Room for Improvement

This is a collection of issues that have arisen in the CMS framework which may have a simpler, more maintainable, easier to use, or otherwise superior solution.

Navigation infrastructure is too complicated

Frequent questions come up in the CMS hypernews lists about how to deal with the navigation class templates (edm::Ptr, edm::Ref, etc.) Related are the various user-invented contain class templates, and also the edm::View template and its relatives. These seem to be too complicated for many people to bother understanding.

Perceived need for separate ntuple format

The CMS event model was designed with the intent to avoid user-defined ntuples. The hope was that users could use the EDM format directly as their ntuple format. There is common resistance to doing so.
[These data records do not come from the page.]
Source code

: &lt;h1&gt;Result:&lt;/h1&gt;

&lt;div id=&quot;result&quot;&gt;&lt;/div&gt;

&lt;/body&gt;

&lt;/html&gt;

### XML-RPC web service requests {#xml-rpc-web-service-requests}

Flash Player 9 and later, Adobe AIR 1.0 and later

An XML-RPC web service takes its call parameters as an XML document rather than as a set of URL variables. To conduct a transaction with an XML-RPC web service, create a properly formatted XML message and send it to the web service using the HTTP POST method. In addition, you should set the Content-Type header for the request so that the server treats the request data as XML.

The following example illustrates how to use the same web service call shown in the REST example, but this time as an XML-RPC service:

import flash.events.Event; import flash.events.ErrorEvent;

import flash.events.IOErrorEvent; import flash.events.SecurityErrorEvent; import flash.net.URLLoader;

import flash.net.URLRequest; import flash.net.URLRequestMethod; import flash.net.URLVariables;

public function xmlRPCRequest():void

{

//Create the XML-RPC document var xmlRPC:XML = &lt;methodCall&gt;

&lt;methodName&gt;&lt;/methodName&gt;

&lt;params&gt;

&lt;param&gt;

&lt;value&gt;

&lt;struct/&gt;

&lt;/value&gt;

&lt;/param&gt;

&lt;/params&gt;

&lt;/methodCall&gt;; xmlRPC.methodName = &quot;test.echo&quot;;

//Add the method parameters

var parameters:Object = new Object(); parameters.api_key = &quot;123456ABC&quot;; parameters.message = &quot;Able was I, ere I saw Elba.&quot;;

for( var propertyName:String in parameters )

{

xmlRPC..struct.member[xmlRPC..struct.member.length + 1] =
The main reason named is the file size overhead because of the metadata stored in the file. Some users would be satisfied only with zero overhead.

Redundant metadata

The stored form of the data contains some redundancies. In other words, the data is not in the equivalent of third normal form.

Inflexibility of metadata storage

Backwards compatibility is difficult to achieve (as can be seen by the frequency with which backward compatibility bugs appears) because the metadata class structure is complex. Root schema evolution limits what sort of changes can be made to the metadata storage.
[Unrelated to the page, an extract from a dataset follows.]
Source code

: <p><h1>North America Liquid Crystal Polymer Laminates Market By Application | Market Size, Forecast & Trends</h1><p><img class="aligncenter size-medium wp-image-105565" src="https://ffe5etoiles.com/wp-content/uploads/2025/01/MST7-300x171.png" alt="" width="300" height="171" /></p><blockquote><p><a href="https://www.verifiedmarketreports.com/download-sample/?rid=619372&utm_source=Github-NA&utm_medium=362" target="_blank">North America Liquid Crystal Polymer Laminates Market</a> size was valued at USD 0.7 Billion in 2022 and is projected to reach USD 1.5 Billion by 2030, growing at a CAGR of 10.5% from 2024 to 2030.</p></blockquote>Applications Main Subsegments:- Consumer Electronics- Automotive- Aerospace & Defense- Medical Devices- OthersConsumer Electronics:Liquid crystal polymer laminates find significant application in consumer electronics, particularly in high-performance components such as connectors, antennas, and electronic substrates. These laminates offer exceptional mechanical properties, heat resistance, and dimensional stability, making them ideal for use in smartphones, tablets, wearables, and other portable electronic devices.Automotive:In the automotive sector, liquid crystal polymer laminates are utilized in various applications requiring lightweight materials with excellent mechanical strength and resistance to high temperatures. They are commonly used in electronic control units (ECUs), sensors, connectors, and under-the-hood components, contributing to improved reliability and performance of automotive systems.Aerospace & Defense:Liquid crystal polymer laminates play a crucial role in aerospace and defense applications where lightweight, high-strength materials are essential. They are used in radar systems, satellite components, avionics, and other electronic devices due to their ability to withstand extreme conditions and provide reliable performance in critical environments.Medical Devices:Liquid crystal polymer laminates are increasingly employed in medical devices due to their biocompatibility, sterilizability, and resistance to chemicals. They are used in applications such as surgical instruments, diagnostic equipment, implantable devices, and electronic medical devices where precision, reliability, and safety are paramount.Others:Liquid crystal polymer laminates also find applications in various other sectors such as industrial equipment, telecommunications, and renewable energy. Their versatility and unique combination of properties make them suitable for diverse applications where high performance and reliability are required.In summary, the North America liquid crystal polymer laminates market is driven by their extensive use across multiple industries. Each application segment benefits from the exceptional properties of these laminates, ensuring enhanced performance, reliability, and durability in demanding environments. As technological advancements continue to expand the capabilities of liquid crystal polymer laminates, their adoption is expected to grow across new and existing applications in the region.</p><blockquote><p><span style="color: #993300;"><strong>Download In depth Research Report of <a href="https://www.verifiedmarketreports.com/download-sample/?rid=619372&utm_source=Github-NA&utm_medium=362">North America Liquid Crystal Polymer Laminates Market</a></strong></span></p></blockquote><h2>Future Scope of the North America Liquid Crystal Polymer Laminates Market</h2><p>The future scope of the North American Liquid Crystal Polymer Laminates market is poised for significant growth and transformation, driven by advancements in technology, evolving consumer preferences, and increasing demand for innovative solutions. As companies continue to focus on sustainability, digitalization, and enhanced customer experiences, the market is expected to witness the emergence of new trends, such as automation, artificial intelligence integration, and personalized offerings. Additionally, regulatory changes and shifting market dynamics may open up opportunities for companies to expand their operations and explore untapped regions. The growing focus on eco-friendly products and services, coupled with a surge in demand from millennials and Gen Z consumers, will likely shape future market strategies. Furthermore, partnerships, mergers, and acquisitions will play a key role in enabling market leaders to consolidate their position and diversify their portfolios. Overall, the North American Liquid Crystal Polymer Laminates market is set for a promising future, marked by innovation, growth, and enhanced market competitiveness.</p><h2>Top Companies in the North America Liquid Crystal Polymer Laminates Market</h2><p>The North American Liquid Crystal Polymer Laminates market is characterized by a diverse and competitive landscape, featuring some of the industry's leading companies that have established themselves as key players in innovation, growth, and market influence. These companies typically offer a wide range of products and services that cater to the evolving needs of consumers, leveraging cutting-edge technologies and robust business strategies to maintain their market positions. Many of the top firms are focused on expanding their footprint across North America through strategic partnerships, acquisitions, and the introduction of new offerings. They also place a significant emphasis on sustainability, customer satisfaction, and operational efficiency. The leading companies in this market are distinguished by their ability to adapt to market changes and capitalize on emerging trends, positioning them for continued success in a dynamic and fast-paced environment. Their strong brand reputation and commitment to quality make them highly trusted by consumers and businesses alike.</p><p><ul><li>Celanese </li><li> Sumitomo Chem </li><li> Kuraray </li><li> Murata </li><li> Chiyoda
Reasoning about metadata storage is difficult

The metadata storage system is based on a set of classes influenced by a fairly large group of developers over several years. The design is no longer very clear. Because this is a special-purpose system, it does not rely on any well-established methodology. This description is meant to contrast it with the relational model and more specifically with relational calculus as a means for reasoning about the organization of the data.

Too many string operations

The use of string labels to identify data in the CMS EDM has lead to the code that does lookups of data products being complained about as too slow. Profiling of the CMS application shows that a significant fraction of the program time is spent in string comparisons. A significant effort is still underway to reduce the number of string comparisons being done. Additional effort has gone into replacing some uses of std::string with const char*, in places that profiling shows the creation and destruction of std::string instances is common.

Problems with fast copy mode

CMS's fast copy mode (in which branches in an input ROOT file which are not being read and reconstituted into C++ objects are carried unmodified into the output file) is a frequent source of errors. This seems to be because of a combination of the complexity of the code that handles it, the imperfect separation of the handling from the other reading of data (and especially interaction with the delayed-reading code), and frequently-encountered bugs in ROOT itself.